Layoffs also create higher stress levels. Fear of losing one's job and uncertainty about the company's future prospects certainly increase stress. So does taking on added responsibilities left by those who were let go. With many firms still cautious about hiring even though workload has picked up, longer hours may be contributing still further to the tension.
Some stress in the workplace can be productive, specifically the stress of challenging work, high standards, and pressing deadlines. This positive stress, called eustress, can help workers achieve optimum levels of performance.
There is a point, of course, where the overload of broken trust, uncertainty, and job pressures becomes detrimental. Perhaps some of your staff are approaching that point. The Human Function Curve illustrates the progression of the problem:
But negative stress works against productivity. It may be masked by busyness, but output per unit of effort begins to drop when the stress of distrust, uncertainty, unrelenting pressure, and other factors start to wear on workers. Undoubtedly negative stress has been elevated by the recession. And at a time when you need optimum output in a still tough economy, this stress may be hampering your firm's efforts to recover.
So what can you do to alleviate the level of negative stress in your office or department? Obviously, the general strategies for creating a better workplace help offset these stress-inducing factors. You can refer to previous posts for insight on several of these. But let me focus here on something else you can do to quickly rebuild trust and relieve the anxiety.
This is a lesson I learned several years ago when I got involved in risk communication and community relations associated with controversial environmental cleanup projects. Similarly, residents near these sites harbored distrust and anxiety due to the perceived risks from toxins in their soil and groundwater. Risk assessment experts were often brought in to examine exposure pathways and create statistical models to show that the actual risks were not a significant health concern.
But residents typically remained unconvinced. As I explored their response further, I discovered the real cause of their angst. It wasn't so much a matter of risk or uncertainty; it was an issue of control. You see, people voluntarily assume certain risks everyday. Some--like driving a car--may pose a far greater threat to life and health than the potential exposures to hazardous materials at many of these sites. But the difference is those individuals chose to assume the risk of driving, but not the risk from contaminants.
The best strategy for alleviating much of their concern, I learned, was to give them some sense of control. Engage them in the process. I found that involving residents in planning for reuse of contaminated sites was particularly effective. It shifted focus from the negative to the positive. It also helped rebuild trust.
So what has this to do with curing the post-recession blues in your firm? I think many employees are in much the same place emotionally as those hazardous waste site neighbors. They are faced with new fears and stresses, and what is particularly unsettling is the feeling that there's not much they can do about it. I've heard several say in recent months that they're just waiting for "the other shoe to drop" (or something similar).

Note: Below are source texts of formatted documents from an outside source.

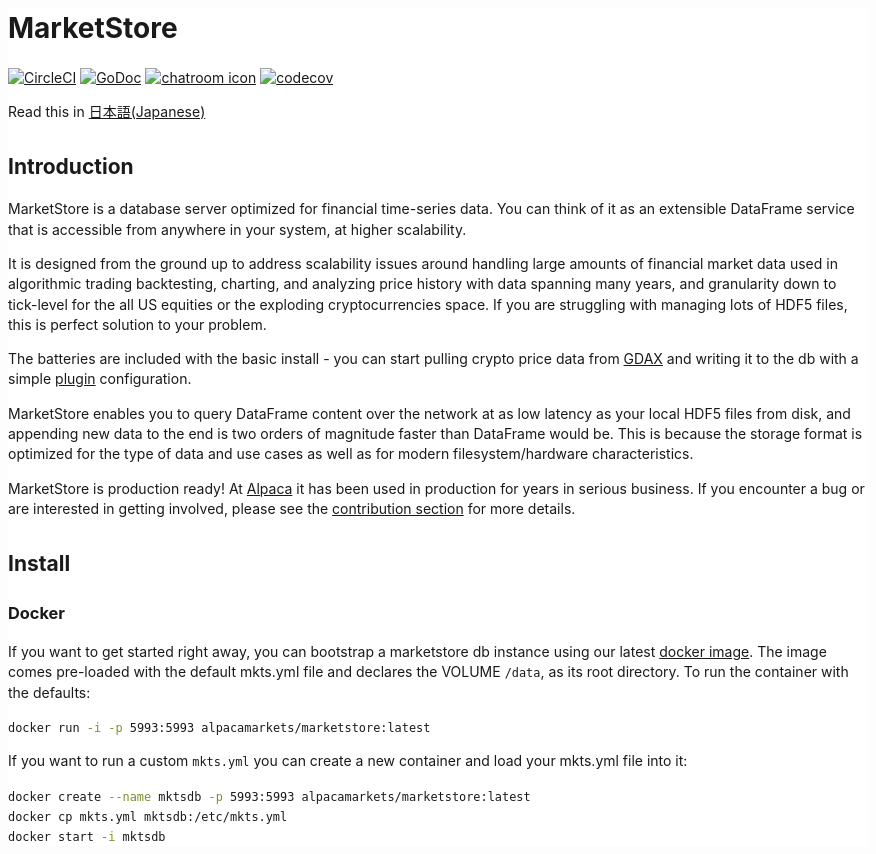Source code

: # MarketStore
[![CircleCI](https://circleci.com/gh/alpacahq/marketstore.svg?style=shield)](https://circleci.com/gh/alpacahq/marketstore) [![GoDoc](http://img.shields.io/badge/godoc-reference-blue.svg)](https://godoc.org/github.com/alpacahq/marketstore) [![chatroom icon](https://patrolavia.github.io/telegram-badge/chat.png)](https://t.me/joinchat/HKxN3BGm6mE5YBt79CMM3Q)
[![codecov](https://codecov.io/gh/alpacahq/marketstore/branch/master/graph/badge.svg)](https://codecov.io/gh/alpacahq/marketstore)


Read this in [日本語(Japanese)](README.ja.md)

## Introduction
MarketStore is a database server optimized for financial time-series data.
You can think of it as an extensible DataFrame service that is accessible from anywhere in your system, at higher scalability.

It is designed from the ground up to address scalability issues around handling large amounts of financial market data used in algorithmic trading backtesting, charting, and analyzing price history with data spanning many years, and granularity down to tick-level for the all US equities or the exploding cryptocurrencies space. If you are struggling with managing lots of HDF5 files, this is perfect solution to your problem.

The batteries are included with the basic install - you can start pulling crypto price data from [GDAX](https://docs.gdax.com/#get-historic-rates) and writing it to the db with a simple [plugin](#plugins) configuration.

MarketStore enables you to query DataFrame content over the network at as low latency as your local HDF5 files from disk, and appending new data to the end is two orders of magnitude faster than DataFrame would be. This is because the storage format is optimized for the type of data and use cases as well as for modern filesystem/hardware
characteristics.

MarketStore is production ready! At [Alpaca](https://alpaca.markets) it has been used in production for years in serious business. If you encounter a bug or are interested in getting involved, please see the [contribution section](#development) for more details.

## Install

### Docker
If you want to get started right away, you can bootstrap a marketstore db instance using our latest [docker image](https://hub.docker.com/r/alpacamarkets/marketstore/tags/). The image comes pre-loaded with the default mkts.yml file and declares the VOLUME `/data`, as its root directory. To run the container with the defaults:
```sh
docker run -i -p 5993:5993 alpacamarkets/marketstore:latest
```

If you want to run a custom `mkts.yml` you can create a new container
and load your mkts.yml file into it:
```sh
docker create --name mktsdb -p 5993:5993 alpacamarkets/marketstore:latest
docker cp mkts.yml mktsdb:/etc/mkts.yml
docker start -i mktsdb
```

The best way to counter such feelings in my experience is to actively engage employees in working on solutions to the problems the company faces. Need more business? Spread participation in the business development process across the organization. There's something that people at every level can contribute (see this post). Facing increased pricing pressure? Invite staff to help identify opportunities to make your work processes more efficient.
Most employees would rather be fighting the battle than wondering if they'll end up as collateral damage. Invite them to be part of your firm's recovery efforts. Not only will that help rebuild trust and alleviate negative stress; but you'll end up with better solutions than management is likely to come up with on its own. And a larger team committed to making it happen.